Foundations of Real-World Economics: What Every Economics Student Needs to Know is a 2019 book by John Komlos that argues that the turbulence of the 21st century, that includes the Dot-Com bubble, the 2008 financial crisis, the rise of right-wing populism the covid-pandemic, and numerous wars, cannot be adequately understood by conventional economics rooted in 20th-century ideas.

Book outline 
The book outlines the situation of those hurt by the economic policies by neoliberal economists. It is critical of those who advocated cutting taxes and starving the state, those who supported deregulation that culminated in the Meltdown of 2008, and those who advocated hyper-globalization that led to the rustbelt and the rise of discontent.

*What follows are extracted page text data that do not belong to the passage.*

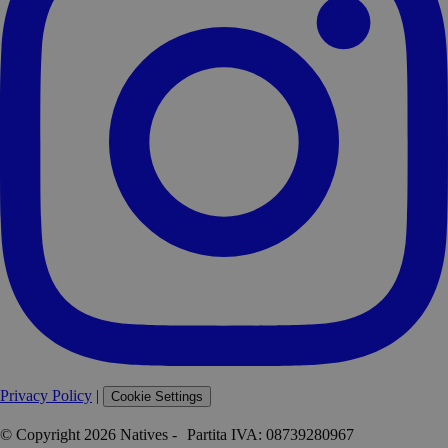
Privacy Policy
|
Cookie Settings
© Copyright 2026 Natives - Partita IVA: 08739280967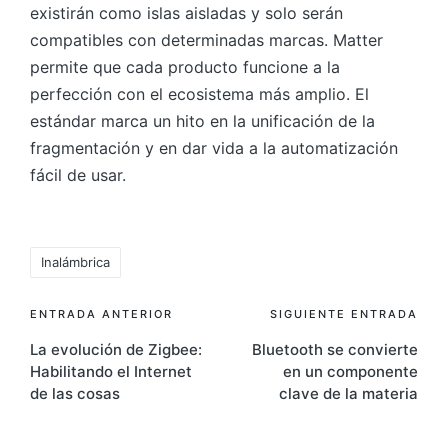
existirán como islas aisladas y solo serán
compatibles con determinadas marcas. Matter
permite que cada producto funcione a la
perfección con el ecosistema más amplio. El
estándar marca un hito en la unificación de la
fragmentación y en dar vida a la automatización
fácil de usar.
Etiquetas:
Inalámbrica
Navegación
ENTRADA ANTERIOR
SIGUIENTE ENTRADA
La evolución de Zigbee:
Bluetooth se convierte
de
Habilitando el Internet
en un componente
entradas
de las cosas
clave de la materia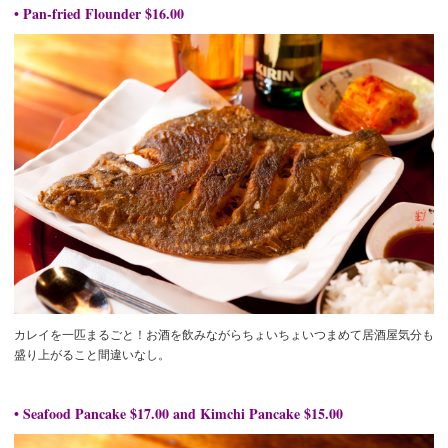
• Pan-fried Flounder $16.00
カレイを一匹まるごと！お酒を飲みながらちょいちょいつまめて居酒屋気分も
盛り上がること間違いなし。
• Seafood Pancake $17.00 and Kimchi Pancake $15.00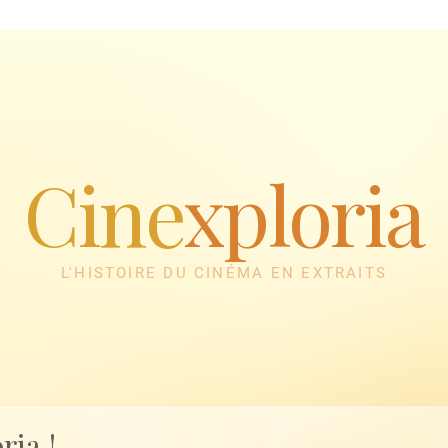
Cine
xploria
L'HISTOIRE DU CINÉMA EN EXTRAITS
ria !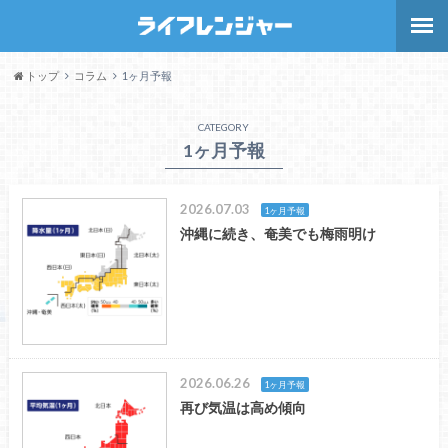
トップ
コラム
1ヶ月予報
CATEGORY
1ヶ月予報
2026.07.03
1ヶ月予報
沖縄に続き、奄美でも梅雨明け
2026.06.26
1ヶ月予報
再び気温は高め傾向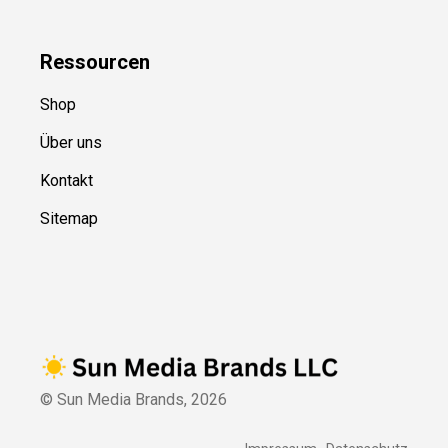
Ressource
n
Shop
Über uns
Kontakt
Sitemap
© Sun Media Brands,
2026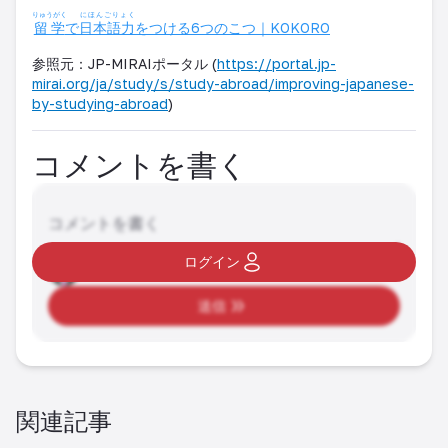
りゅうがく
にほんごりょく
留学
で
日本語力
をつける6つのこつ｜KOKORO
参照元：JP-MIRAIポータル (
https://portal.jp-
mirai.org/ja/study/s/study-abroad/improving-japanese-
by-studying-abroad
)
コメントを書く
コメントを書く
ログイン
送信
関連記事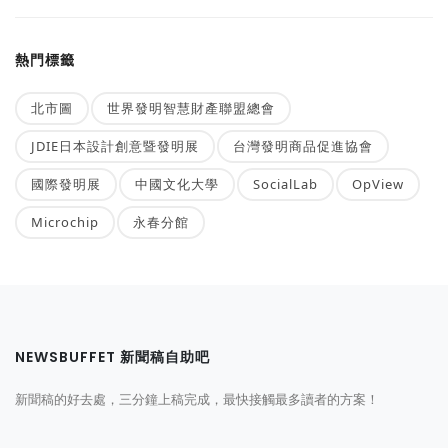
熱門標籤
北市圖
世界發明智慧財產聯盟總會
JDIE日本設計創意暨發明展
台灣發明商品促進協會
國際發明展
中國文化大學
SocialLab
OpView
Microchip
永春分館
NEWSBUFFET 新聞稿自助吧
新聞稿的好去處，三分鐘上稿完成，最快接觸最多讀者的方案！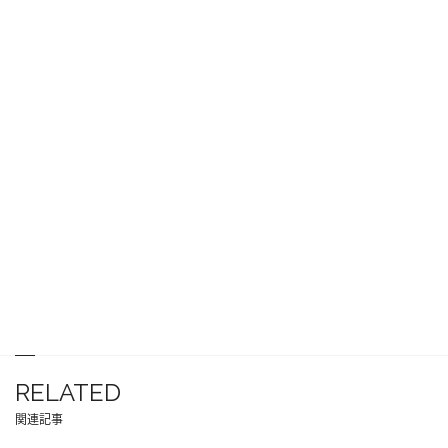
RELATED
関連記事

The text provides a look at the way the economy actually works for the typical person rather than how academics imagine it works in college classrooms. It presents an alternative perspectives on the economy; it shows that the homo-ocoenomicus rational-agent model does not work in the real world. It shows that oligopolies are a much better description of today’s multinational mega-corporations than the perfectly competitive framework.

The textbook demonstrates how misleading it is to apply oversimplified models to the real world.  The book features Kahneman on behavioral economics, Galbraith on the need for countervailing power, Case & Deaton on deaths of despair, Minsky on financial instability, Krugman on new trade theory, Rawls on justice, Stiglitz on the hollowing out of the middle class, Simon on bounded rationality, and Veblen on conspicuous consumption. The book advocates for a humanistic economics and for a Capitalism with a Human Face.

The book has been translated into Russian, German, Hungarian, Romanian,  and Chinese.